Médecin urgentiste libérale, le Dr M. L. nous décrit le quotidien anxiogène des praticiens qui se déplacent en visite la nuit dans des quartiers sensibles autour de Paris. Elle a été agressée plusieurs fois et souhaite garder l’anonymat.
LE QUOTIDIEN : En tant que médecin dans une association francilienne d’urgentistes libéraux, quels sont les problèmes que vous rencontrez dans les quartiers sensibles ?
DR M .L. : Cela fait des années que nous rencontrons des problèmes d’insécurité, principalement la nuit. Les maisons médicales de garde ferment à minuit, si bien que nous intervenons davantage la nuit que le soir. Nous nous rendons au domicile des patients dans des conditions parfois compliquées, notamment dans les cités. Ces quartiers sont maintenant très isolés car les pouvoirs publics ont souhaité les fermer à la circulation, on n’y a donc pas accès en voiture. Il faut marcher des centaines de mètres avant d’arriver devant le bon bâtiment, c’est dangereux.
Les agressions contre les médecins sont-elles fréquentes ?
Oui, ça arrive de plus en plus. La police, encore présente dans ces zones il y a quelques années, n’y vient plus la nuit. Personnellement, j’ai été agressée à plusieurs reprises. Lors de ma dernière garde, j’ai été poursuivie par des hommes à scooter dans une cité. Une autre fois, j’ai été séquestrée pendant une heure et demie avec une patiente. Une dizaine de policiers ont dû intervenir avec des flash-balls pour me libérer d’individus qui m’attendaient dans le couloir. Un de mes collègues a été tabassé par cinq mineurs, il a terminé à l’hôpital. Le motif peut être le vol de la sacoche ou le racket, mais il y a aussi des agressions aléatoires, pour rien, juste de la malveillance.
Il vous arrive de solliciter la police ?
Oui bien sûr, mais ils nous répondent qu’ils n’ont pas les effectifs suffisants et qu’ils ne peuvent pas se déplacer. La plupart du temps ils ajoutent qu’on ne devrait pas aller dans ce secteur ! Malgré tout, ils font tout ce qu’ils peuvent.
Comment font les médecins, livrés à eux-mêmes ?
Un médecin du SMUR nous a suggéré de faire nos visites avec un chien, ce qui est évidemment impossible. J’en connais qui le font, mais le chien ne peut pas aller au domicile du patient, ça ne résout rien. L’idéal serait qu’un policier nous accompagne à partir du parking dans les cas compliqués.
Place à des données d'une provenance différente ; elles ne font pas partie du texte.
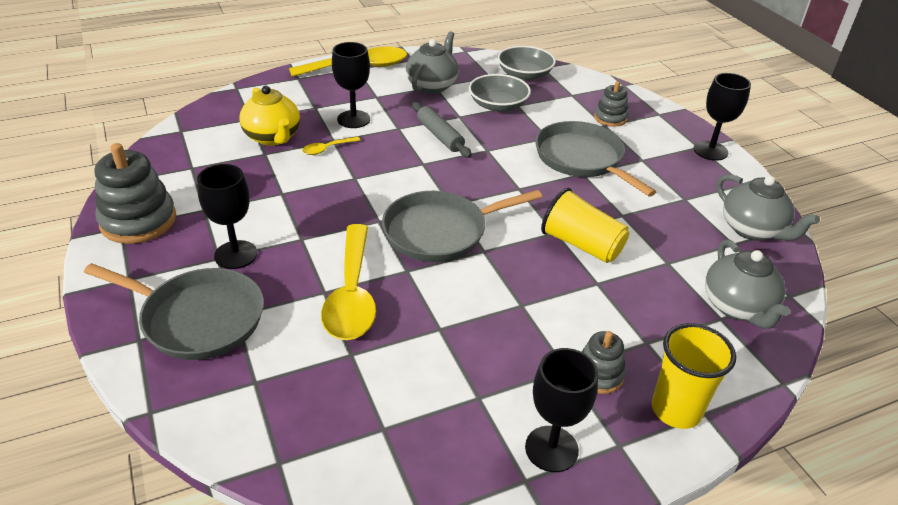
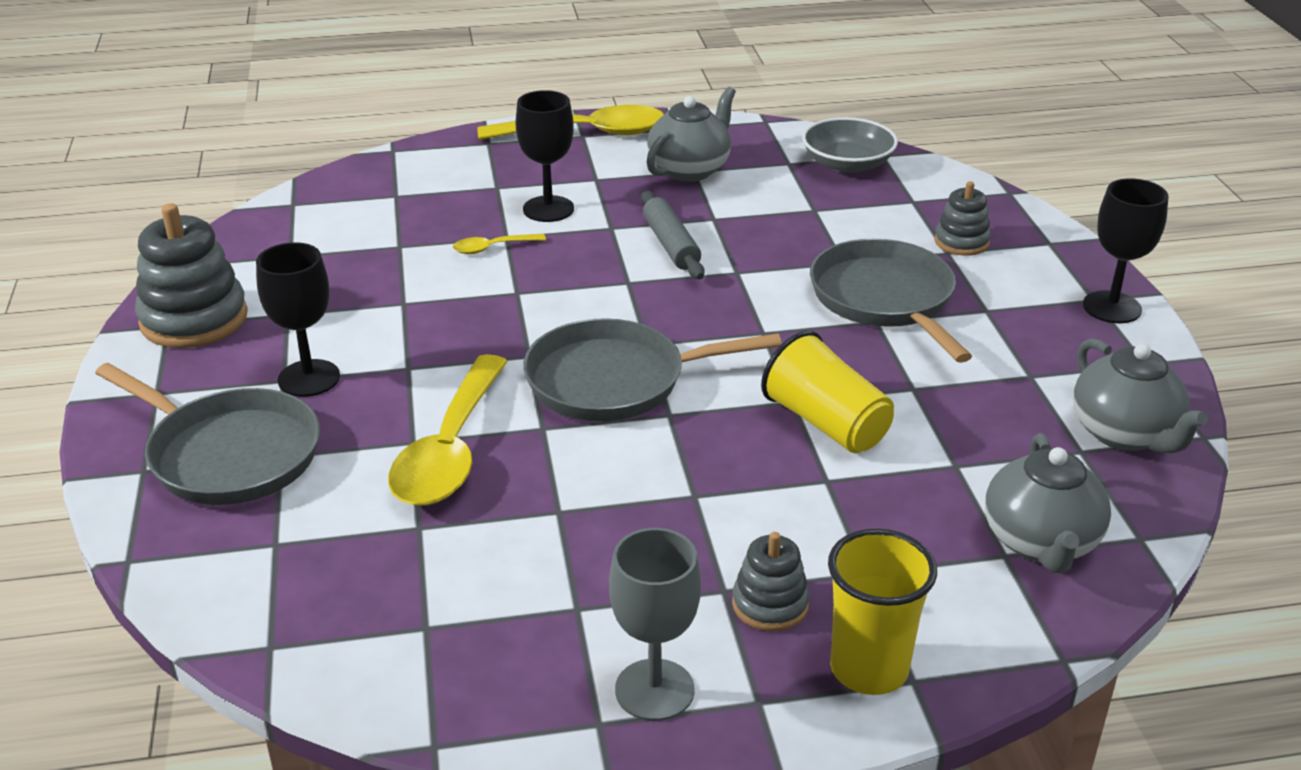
camera: 15 degrees right, 5 degrees down
(273, 137) = (419, 225): yellow teapot -> none
(498, 105) = (783, 207): grey bowl -> none
(551, 449) = (654, 690): black goblet -> grey goblet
Ou alors, il faut nous permettre l’accès en voiture dans ces cités jusqu’au pied de l’immeuble. Il y a partout des barrières électriques dont nous n’avons pas le code. Il y a quelques années, on pouvait espérer qu’un membre de la famille descende nous chercher pour nous accompagner jusqu’au domicile. Maintenant, ils ne descendent plus la nuit, ils ont peur. Quant aux boîtiers qui permettent d’appeler la police sur simple pression d’un bouton, c’est très bien, mais avant que la police n’arrive, il peut se passer plein de choses…
Les attentats parisiens récents vous compliquent-ils davantage la situation ?
En tout cas, les médecins sont très inquiets. Nous sommes de moins en moins nombreux à vouloir prendre des gardes de nuit.
Certains de vos confrères ont-ils des moyens de défense pour se protéger ?
Non. On essaie de se renseigner mutuellement sur les quartiers sensibles, on a nos techniques, mais nous ne disposons pas de moyens de défense particuliers. Personne n’est armé, notre seule arme, c’est de ne pas traîner dans la rue. Nous sommes une cible comme les autres, notre statut de médecin ne nous protège de rien. On ne sait pas chez qui on va, on se déplace tout seul, et on finit à pied dans des cités où pas un véhicule ne circule.